Two stories come to mind. One is the intake ducts on the MiG-23 are copied from the F-4. They included the little holes, although they may not have known that the reason for them was to siphon off the boundary layer air so that all air entering the engine was turbulent, as it needs to be. But what they also copied is the little horizontal "airfoils" between that intake with the holes and the fuselage. They didn't know what they were for, but they kept them out of ignorance. Those little "supersonic airfoils" are really barricade cutters, useful only for carrier-based aircraft where barricades might be used. I'd love to see a MiG-23 take the barricade, but it's not likely.
The second story is about printed circuit boards in the late 60's/early 70's. I believe it was when the MiG-25 defected to Japan, but I'm not certain. At any rate, the U.S. had a chance to review internal components of a Soviet aircraft. One of the PCB's was an exact copy of one of ours (that I believe was used in a radar system). The copy was so exact that U.S. intel could tell when the plans were stolen and where they were stolen from. The reason is that the PCB had a hole near one edge of the board. The only ones we had that had that hole in that location were the prototype boards that were hand made. The purpose of the hole was to loop a wire through so they could hang them up while they were drying since they were hand-dipped in lacquer as a final step. When the board went into production, the boards were on an assembly line where lacquer was applied and then dried as it continued briefly through a heater or blower or something. The boards never needed to be hung up to dry, so they no longer had that hole. But the enemy didn't know the difference.

◆ **LISTED ENTRIES**:
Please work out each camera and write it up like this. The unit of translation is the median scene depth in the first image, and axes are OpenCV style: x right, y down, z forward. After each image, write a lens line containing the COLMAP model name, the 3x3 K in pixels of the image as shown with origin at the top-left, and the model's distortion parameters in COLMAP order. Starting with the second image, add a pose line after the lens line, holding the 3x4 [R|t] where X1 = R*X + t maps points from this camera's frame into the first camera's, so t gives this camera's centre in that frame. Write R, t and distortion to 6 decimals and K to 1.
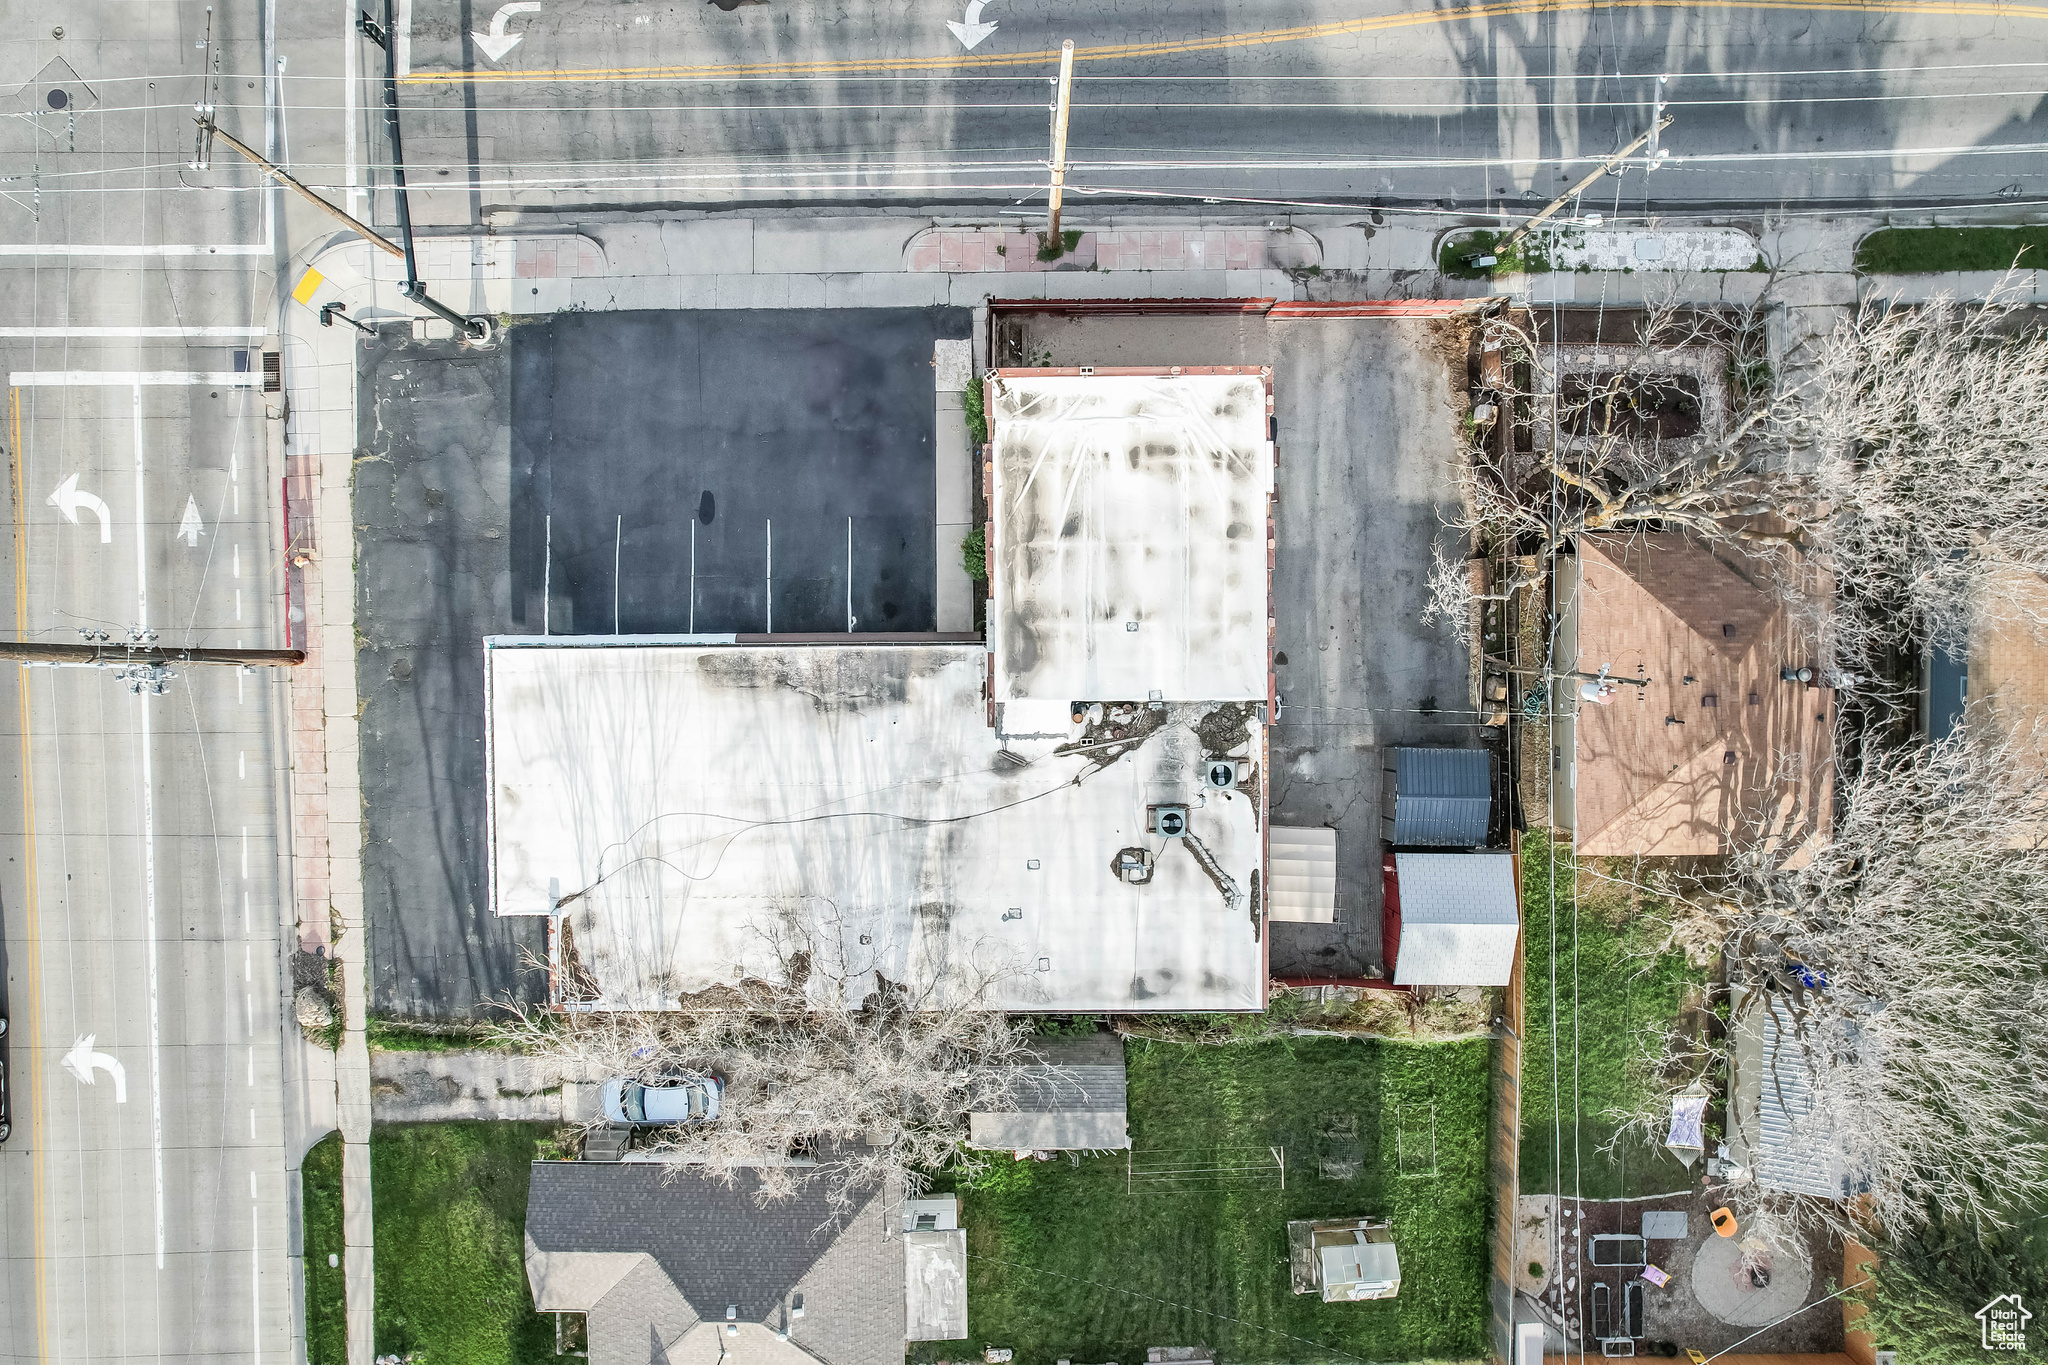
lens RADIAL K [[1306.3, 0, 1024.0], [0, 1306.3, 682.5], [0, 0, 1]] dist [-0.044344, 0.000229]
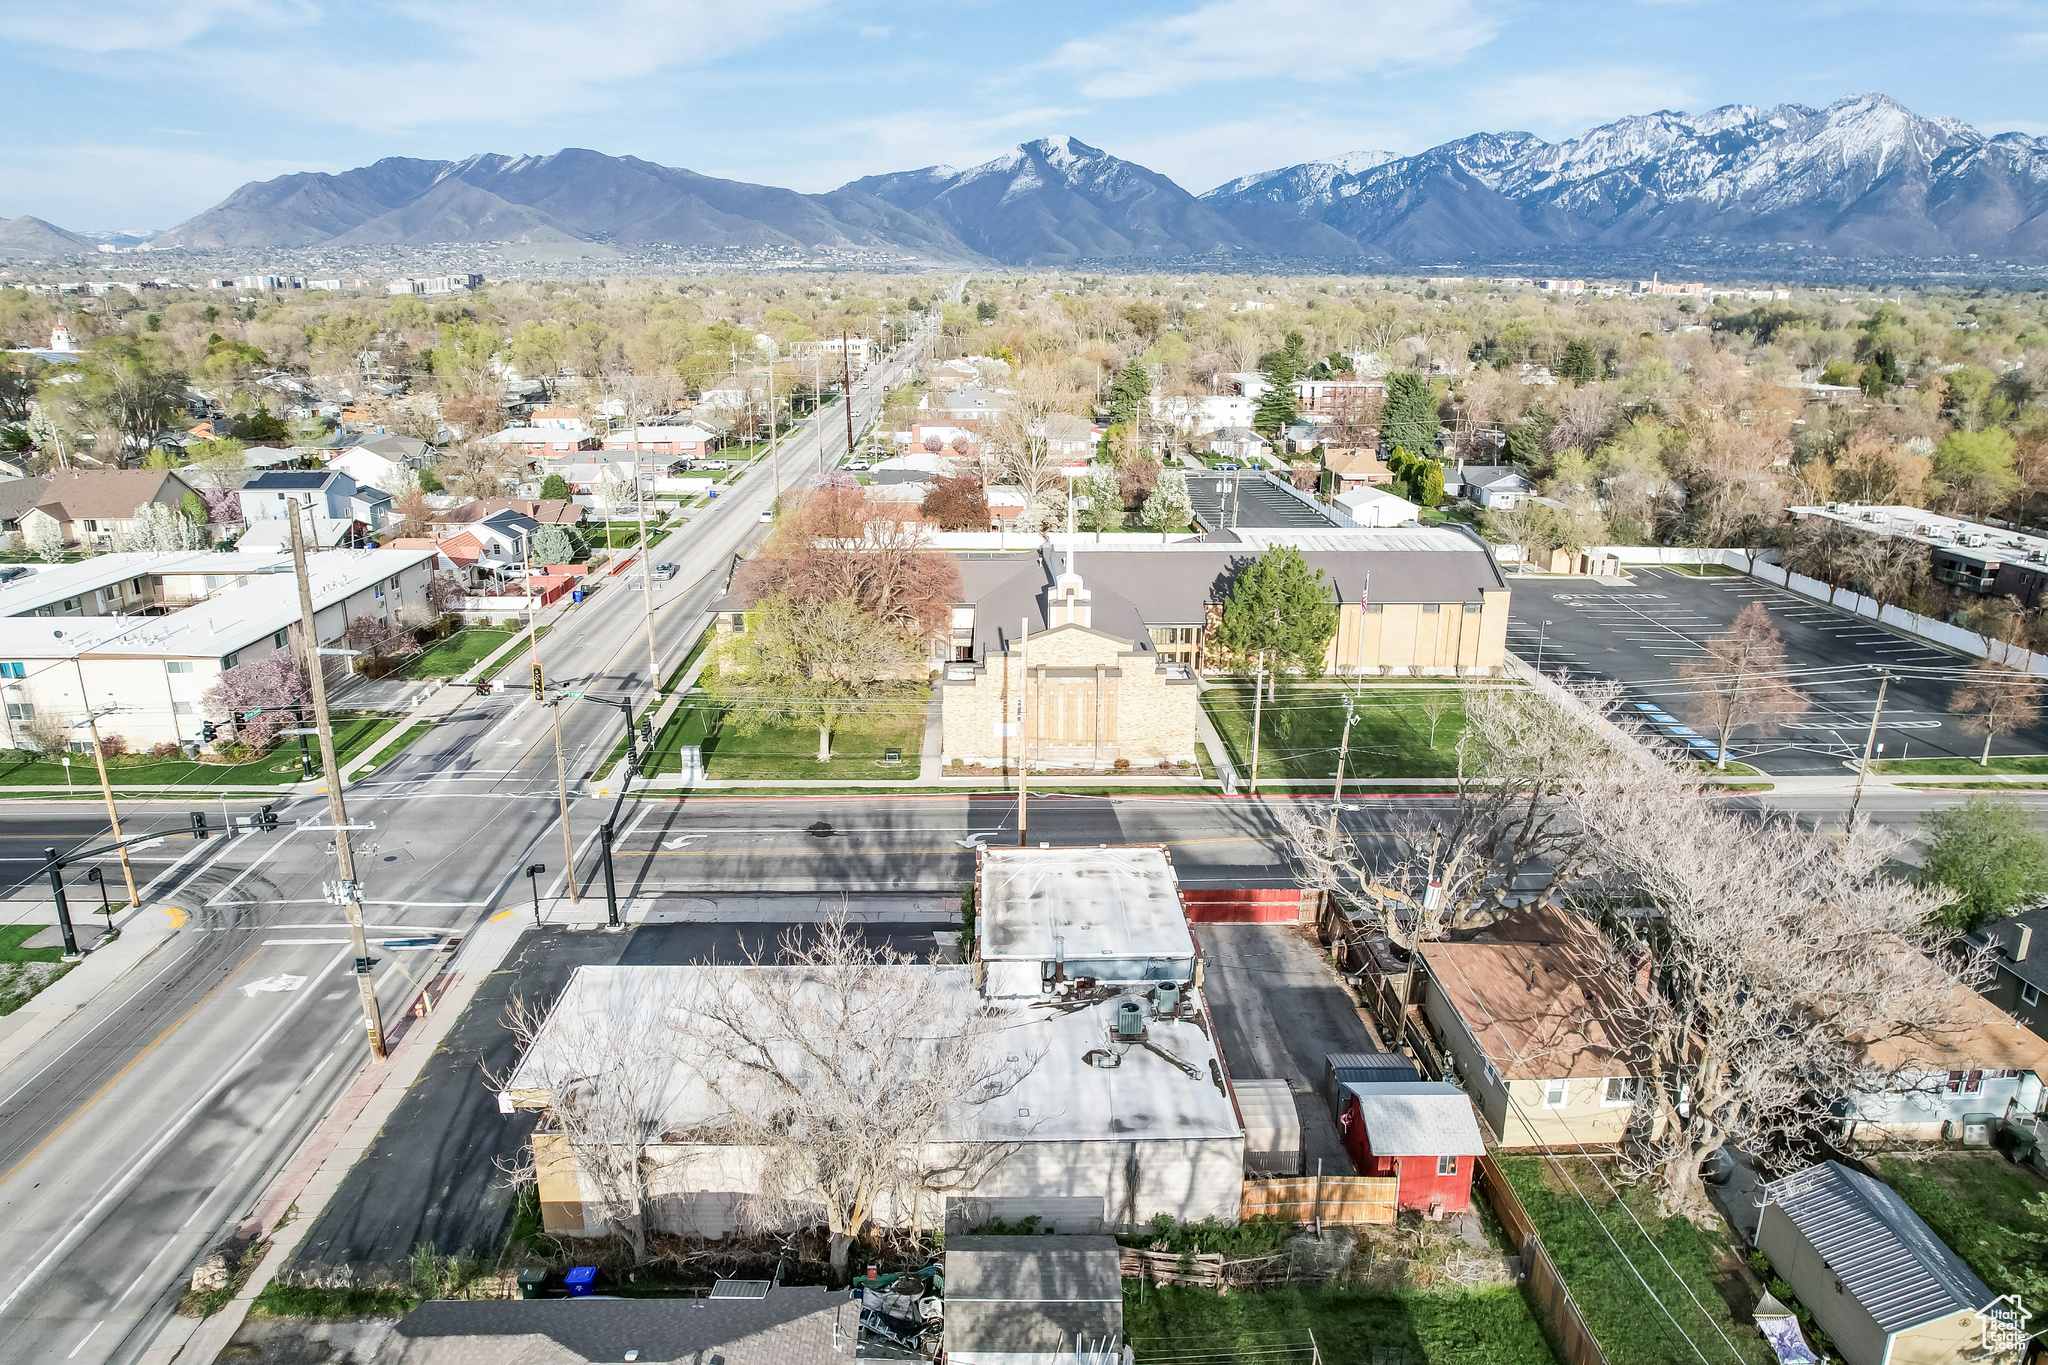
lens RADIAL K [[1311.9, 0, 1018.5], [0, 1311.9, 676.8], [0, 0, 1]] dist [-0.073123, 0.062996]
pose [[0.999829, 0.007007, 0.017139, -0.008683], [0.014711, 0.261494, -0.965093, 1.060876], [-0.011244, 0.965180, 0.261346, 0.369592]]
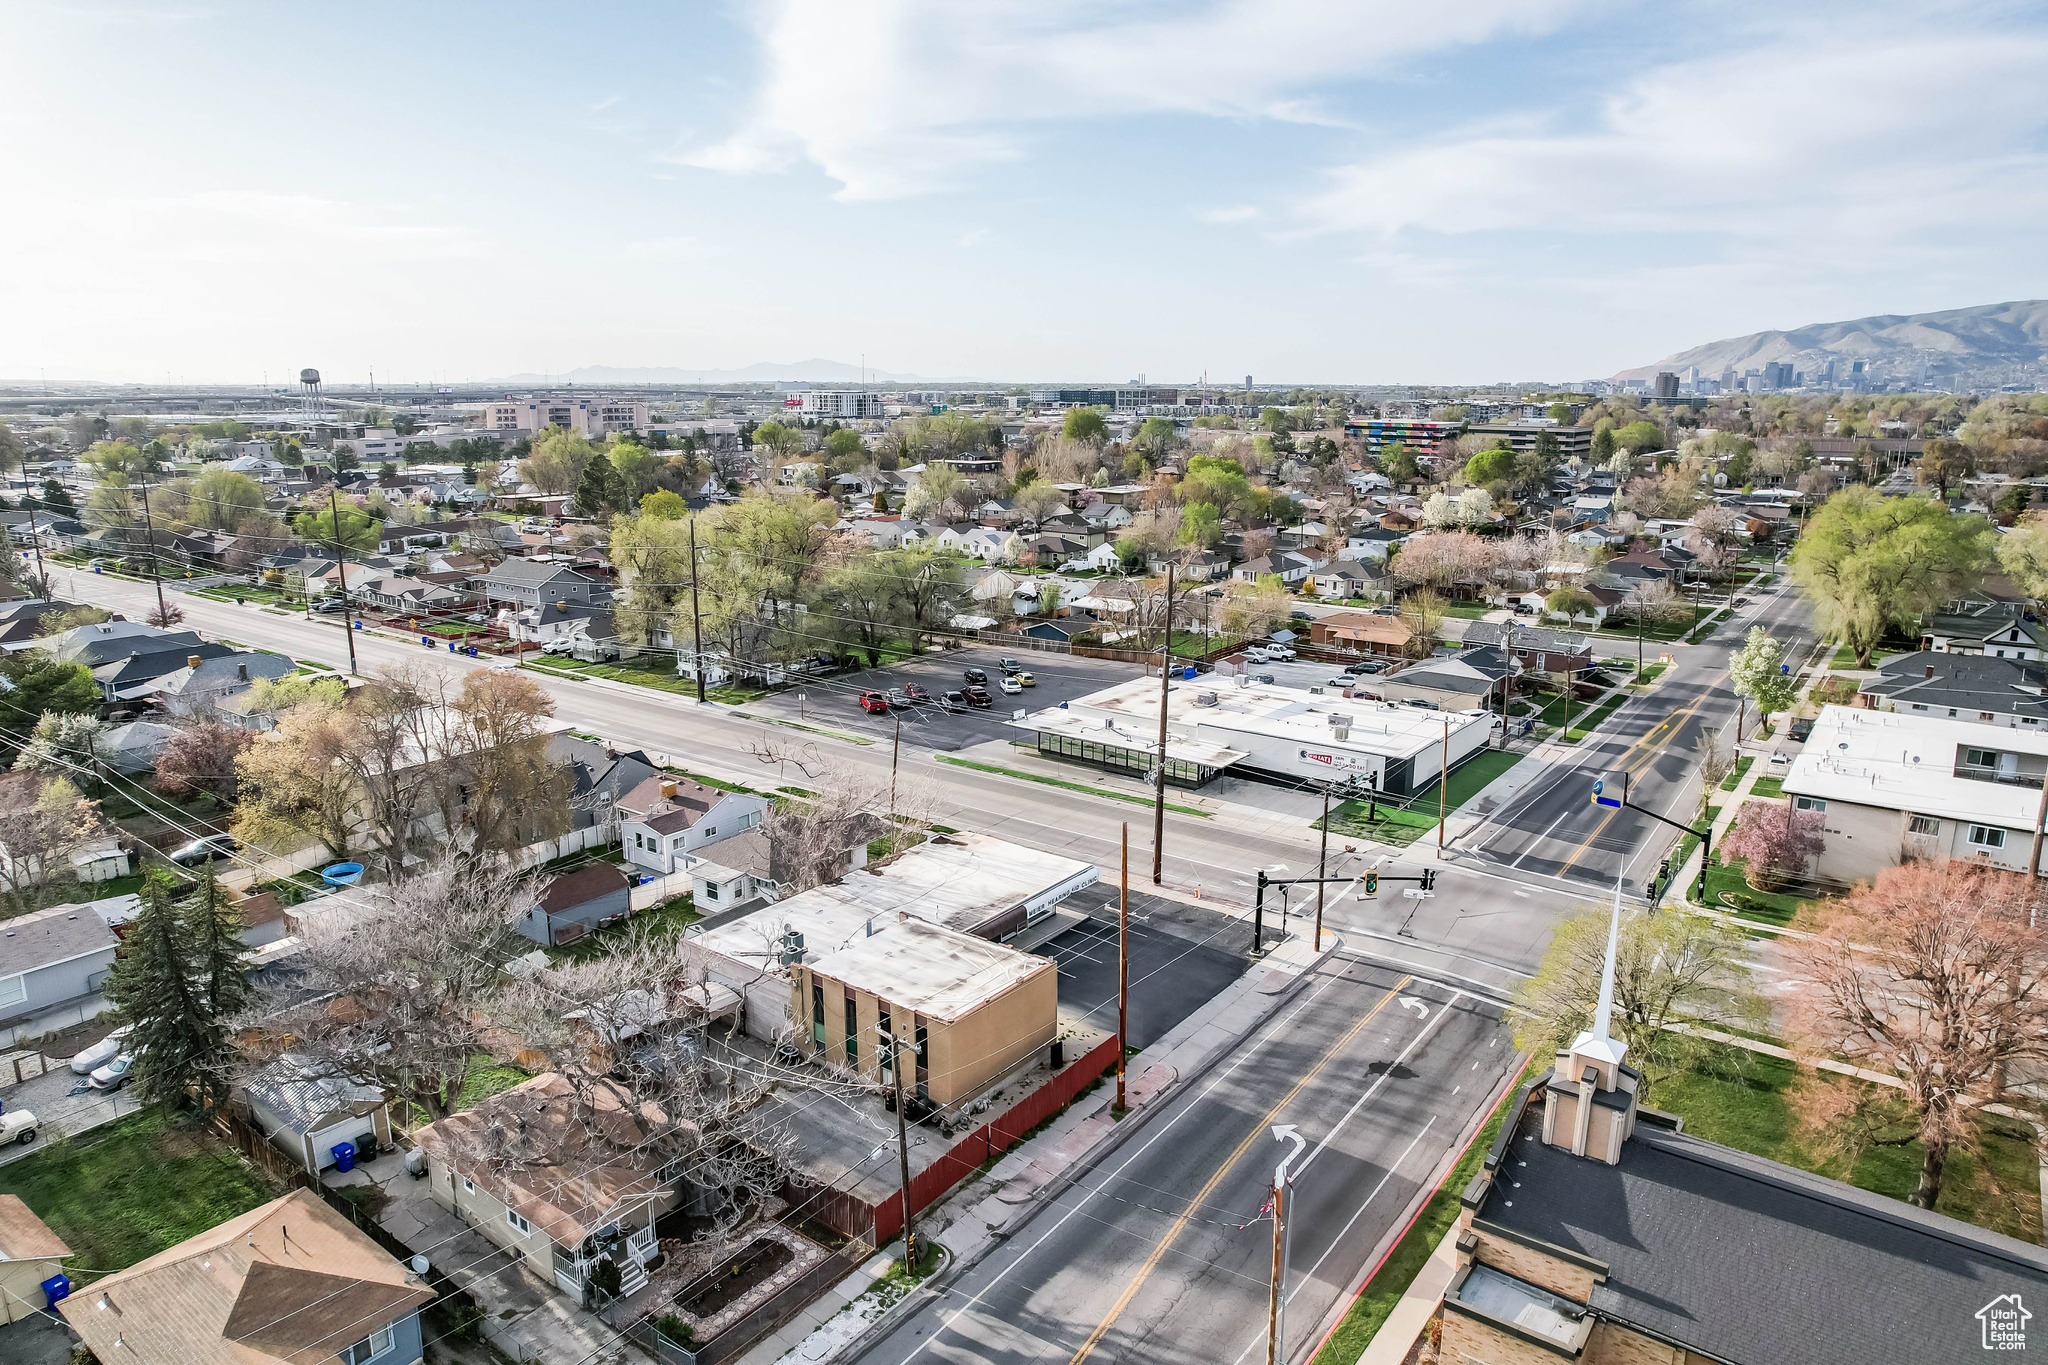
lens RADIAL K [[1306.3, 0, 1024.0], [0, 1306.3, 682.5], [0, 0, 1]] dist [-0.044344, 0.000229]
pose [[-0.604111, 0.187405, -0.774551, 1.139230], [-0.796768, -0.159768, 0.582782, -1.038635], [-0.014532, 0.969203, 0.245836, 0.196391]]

==

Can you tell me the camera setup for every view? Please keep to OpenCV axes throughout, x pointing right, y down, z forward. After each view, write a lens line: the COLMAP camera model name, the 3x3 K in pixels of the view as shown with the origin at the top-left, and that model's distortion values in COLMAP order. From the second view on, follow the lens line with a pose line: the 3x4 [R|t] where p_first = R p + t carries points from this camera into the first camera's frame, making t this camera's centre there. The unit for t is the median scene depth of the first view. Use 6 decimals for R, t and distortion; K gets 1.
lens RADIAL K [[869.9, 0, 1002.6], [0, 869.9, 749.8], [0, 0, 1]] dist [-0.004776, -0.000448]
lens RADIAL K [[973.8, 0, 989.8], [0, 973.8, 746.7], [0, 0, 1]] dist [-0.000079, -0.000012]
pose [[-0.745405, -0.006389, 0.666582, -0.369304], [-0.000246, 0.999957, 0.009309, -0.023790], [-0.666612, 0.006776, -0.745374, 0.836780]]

◆ **WORK TO COMPLETE**:
Reproduce the account of Soviet aircraft parts copied from American designs word for word, in full. The entries aren't needed for anything here.

◆ **REPLY TO THE TASK**:
Two stories come to mind. One is the intake ducts on the MiG-23 are copied from the F-4. They included the little holes, although they may not have known that the reason for them was to siphon off the boundary layer air so that all air entering the engine was turbulent, as it needs to be. But what they also copied is the little horizontal "airfoils" between that intake with the holes and the fuselage. They didn't know what they were for, but they kept them out of ignorance. Those little "supersonic airfoils" are really barricade cutters, useful only for carrier-based aircraft where barricades might be used. I'd love to see a MiG-23 take the barricade, but it's not likely.
The second story is about printed circuit boards in the late 60's/early 70's. I believe it was when the MiG-25 defected to Japan, but I'm not certain. At any rate, the U.S. had a chance to review internal components of a Soviet aircraft. One of the PCB's was an exact copy of one of ours (that I believe was used in a radar system). The copy was so exact that U.S. intel could tell when the plans were stolen and where they were stolen from. The reason is that the PCB had a hole near one edge of the board. The only ones we had that had that hole in that location were the prototype boards that were hand made. The purpose of the hole was to loop a wire through so they could hang them up while they were drying since they were hand-dipped in lacquer as a final step. When the board went into production, the boards were on an assembly line where lacquer was applied and then dried as it continued briefly through a heater or blower or something. The boards never needed to be hung up to dry, so they no longer had that hole. But the enemy didn't know the difference.